== What to do ==
Reproduce word for word the lines of the listing below, starting at the line containing "scientific name: Dendrocalamus asper" and continuing through the last line of the listing, both included.

== Entries supplied ==

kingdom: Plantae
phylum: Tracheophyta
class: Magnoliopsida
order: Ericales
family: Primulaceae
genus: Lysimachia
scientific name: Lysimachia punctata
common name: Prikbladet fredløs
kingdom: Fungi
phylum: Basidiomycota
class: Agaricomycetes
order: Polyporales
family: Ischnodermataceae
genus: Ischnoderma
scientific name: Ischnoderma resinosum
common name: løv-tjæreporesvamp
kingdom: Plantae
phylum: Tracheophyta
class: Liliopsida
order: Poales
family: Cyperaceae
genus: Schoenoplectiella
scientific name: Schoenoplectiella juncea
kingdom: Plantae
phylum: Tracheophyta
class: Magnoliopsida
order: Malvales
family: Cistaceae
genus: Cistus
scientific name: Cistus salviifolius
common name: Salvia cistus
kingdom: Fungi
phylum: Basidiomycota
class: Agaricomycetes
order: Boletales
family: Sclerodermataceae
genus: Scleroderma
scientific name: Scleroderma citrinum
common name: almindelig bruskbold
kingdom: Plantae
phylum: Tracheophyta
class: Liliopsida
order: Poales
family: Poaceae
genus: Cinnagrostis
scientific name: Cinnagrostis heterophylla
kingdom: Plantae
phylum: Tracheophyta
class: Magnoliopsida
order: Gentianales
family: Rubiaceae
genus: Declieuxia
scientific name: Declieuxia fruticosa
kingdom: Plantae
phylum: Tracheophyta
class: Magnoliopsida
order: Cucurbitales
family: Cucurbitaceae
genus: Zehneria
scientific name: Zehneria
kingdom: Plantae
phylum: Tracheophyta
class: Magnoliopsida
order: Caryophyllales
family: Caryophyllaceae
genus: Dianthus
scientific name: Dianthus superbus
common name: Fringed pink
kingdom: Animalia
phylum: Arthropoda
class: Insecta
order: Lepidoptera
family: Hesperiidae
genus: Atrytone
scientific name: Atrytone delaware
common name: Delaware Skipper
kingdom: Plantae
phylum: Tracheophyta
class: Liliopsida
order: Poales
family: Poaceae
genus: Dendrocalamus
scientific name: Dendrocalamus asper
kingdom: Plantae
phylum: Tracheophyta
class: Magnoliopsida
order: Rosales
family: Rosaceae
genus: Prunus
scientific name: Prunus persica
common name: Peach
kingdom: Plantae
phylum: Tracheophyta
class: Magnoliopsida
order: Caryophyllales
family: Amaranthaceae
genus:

== Task solution ==
scientific name: Dendrocalamus asper
kingdom: Plantae
phylum: Tracheophyta
class: Magnoliopsida
order: Rosales
family: Rosaceae
genus: Prunus
scientific name: Prunus persica
common name: Peach
kingdom: Plantae
phylum: Tracheophyta
class: Magnoliopsida
order: Caryophyllales
family: Amaranthaceae
genus:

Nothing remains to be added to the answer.